What is required
Give every line of text from the records below as a numbered list, one line per item, without blank lines. Leave the pictures out.
--- Exercise input ---
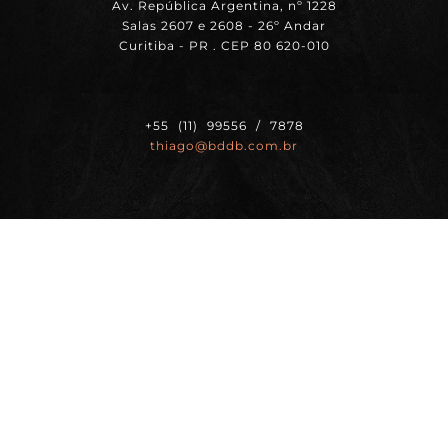
Av. República Argentina, nº 1228
Salas 2607 e 2608 - 26º Andar
Curitiba - PR . CEP 80 620-010
+55 (11) 99556 / 7878
thiago@bddb.com.br
BDDB.ag - SÃO PAULO | SP | BRASIL
Av. Paulista, 2202
Bela Vista, São Paulo - SP,
CEP 01310-300
+55 (41) 3014 / 9998
+55 (11) 99556 / 7878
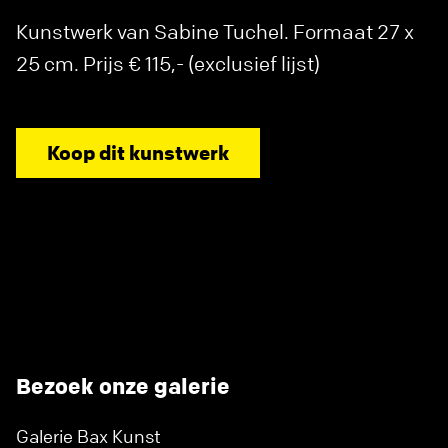
Kunstwerk van Sabine Tuchel. Formaat 27 x
25 cm. Prijs € 115,- (exclusief lijst)
Koop dit kunstwerk
Bezoek onze galerie
Galerie Bax Kunst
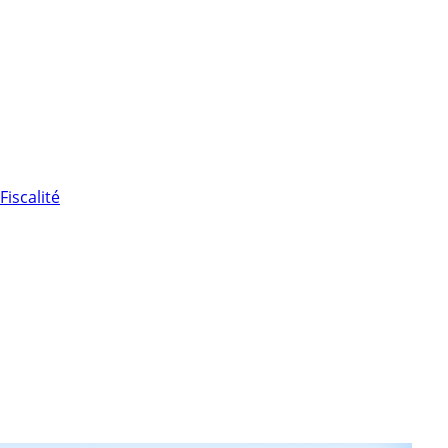
Fiscalité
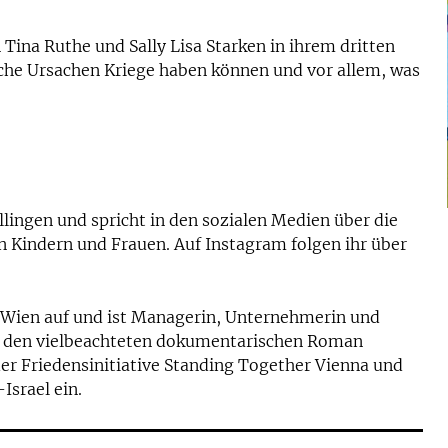
Tina Ruthe und Sally Lisa Starken in ihrem dritten
che Ursachen Kriege haben können und vor allem, was
llingen und spricht in den sozialen Medien über die
indern und Frauen. Auf Instagram folgen ihr über
 Wien auf und ist Managerin, Unternehmerin und
sie den vielbeachteten dokumentarischen Roman
der Friedensinitiative Standing Together Vienna und
Israel ein.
---
Result of the exercise
1. Av. República Argentina, nº 1228
2. Salas 2607 e 2608 - 26º Andar
3. Curitiba - PR . CEP 80 620-010
4. +55 (11) 99556 / 7878
5. thiago@bddb.com.br
6. BDDB.ag - SÃO PAULO | SP | BRASIL
7. Av. Paulista, 2202
8. Bela Vista, São Paulo - SP,
9. CEP 01310-300
10. +55 (41) 3014 / 9998
11. +55 (11) 99556 / 7878
12. Kunstwerk van Sabine Tuchel. Formaat 27 x
13. 25 cm. Prijs € 115,- (exclusief lijst)
14. Koop dit kunstwerk
15. Bezoek onze galerie
16. Galerie Bax Kunst
17. Fiscalité
18. Tina Ruthe und Sally Lisa Starken in ihrem dritten
19. che Ursachen Kriege haben können und vor allem, was
20. llingen und spricht in den sozialen Medien über die
21. indern und Frauen. Auf Instagram folgen ihr über
22.  Wien auf und ist Managerin, Unternehmerin und
23. sie den vielbeachteten dokumentarischen Roman
24. der Friedensinitiative Standing Together Vienna und
25. Israel ein.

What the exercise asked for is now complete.